● **Tasks**:
a. Please translate this sentence from the Qualcomm interview into Spanish: "Qualcomm Technologies is bullish on virtual reality and augmented reality, but it isn’t satisfied with the technology yet."
b. According to the Qualcomm interview, at what event did the interviewer meet Tim Leland?

*** Document text Section Begins ***

Qualcomm Technologies is bullish on virtual reality and augmented reality, but it isn’t satisfied with the technology yet.
The company is crafting its latest mobile processors and other technology so that VR and AR can become untethered, show imagery with higher resolution, use better displays, and be lightweight and energy efficient enough so that we’ll be able to wear headsets for a long time. Over time, Qualcomm wants to bundle all of the tech necessary for VR in smaller and more comfortable packages.
One of the people responsible for that vision is Tim Leland, vice president of product management, at Qualcomm in San Diego, Calif. I caught up with Leland at the VRX conference in San Francisco last week, where he gave a talk on Qualcomm’s view of virtual reality and the progress we’re making toward high-quality, untethered VR and augmented reality.
Here’s an edited transcript of our interview.
VentureBeat: What’s the summary of everything you’re speaking about?
Tim Leland: We believe at Qualcomm that VR is happening. It’s going to grow in 2017 and evolve quite a bit after that. VR and AR will eventually merge, with AR subsuming VR as new technologies are developed — on the display side in particular. The display can be fully transparent or opaque if you want to go into a VR mode. It’ll be the same device. I don’t think we worry too much about the continuum of terms within AR, mixed, or merged reality. That’s just where everything is headed. You’ll have virtual objects you can place in this augmented world and interact with them. They’ll be correctly anchored.

*** Document text Section Ends ***
*** Extracted data Section Begins ***

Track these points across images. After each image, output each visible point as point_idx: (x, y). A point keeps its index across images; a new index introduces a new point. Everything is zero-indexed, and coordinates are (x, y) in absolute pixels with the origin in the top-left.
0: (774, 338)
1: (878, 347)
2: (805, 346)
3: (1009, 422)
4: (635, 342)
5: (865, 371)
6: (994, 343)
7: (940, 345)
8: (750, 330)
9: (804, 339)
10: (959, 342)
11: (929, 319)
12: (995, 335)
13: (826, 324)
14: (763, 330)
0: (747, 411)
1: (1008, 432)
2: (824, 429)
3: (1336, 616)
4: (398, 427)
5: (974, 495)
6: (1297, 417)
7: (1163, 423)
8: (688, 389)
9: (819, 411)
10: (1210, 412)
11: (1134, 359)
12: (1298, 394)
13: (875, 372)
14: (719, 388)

*** Extracted data Section Ends ***
*** Extracted data Section Begins ***

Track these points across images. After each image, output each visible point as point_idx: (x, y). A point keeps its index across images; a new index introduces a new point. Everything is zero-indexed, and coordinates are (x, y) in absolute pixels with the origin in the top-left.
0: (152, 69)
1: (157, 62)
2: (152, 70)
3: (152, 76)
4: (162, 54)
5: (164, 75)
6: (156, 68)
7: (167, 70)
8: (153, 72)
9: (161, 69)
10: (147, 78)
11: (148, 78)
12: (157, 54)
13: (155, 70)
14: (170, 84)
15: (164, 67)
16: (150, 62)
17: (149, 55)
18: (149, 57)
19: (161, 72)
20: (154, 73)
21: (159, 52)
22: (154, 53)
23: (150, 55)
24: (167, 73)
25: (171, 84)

*** Extracted data Section Ends ***

● **Exercise responses**:
a. Qualcomm Technologies es optimista respecto a la realidad virtual y la realidad aumentada, pero todavía no está satisfecha con la tecnología.

b. The VRX conference in San Francisco.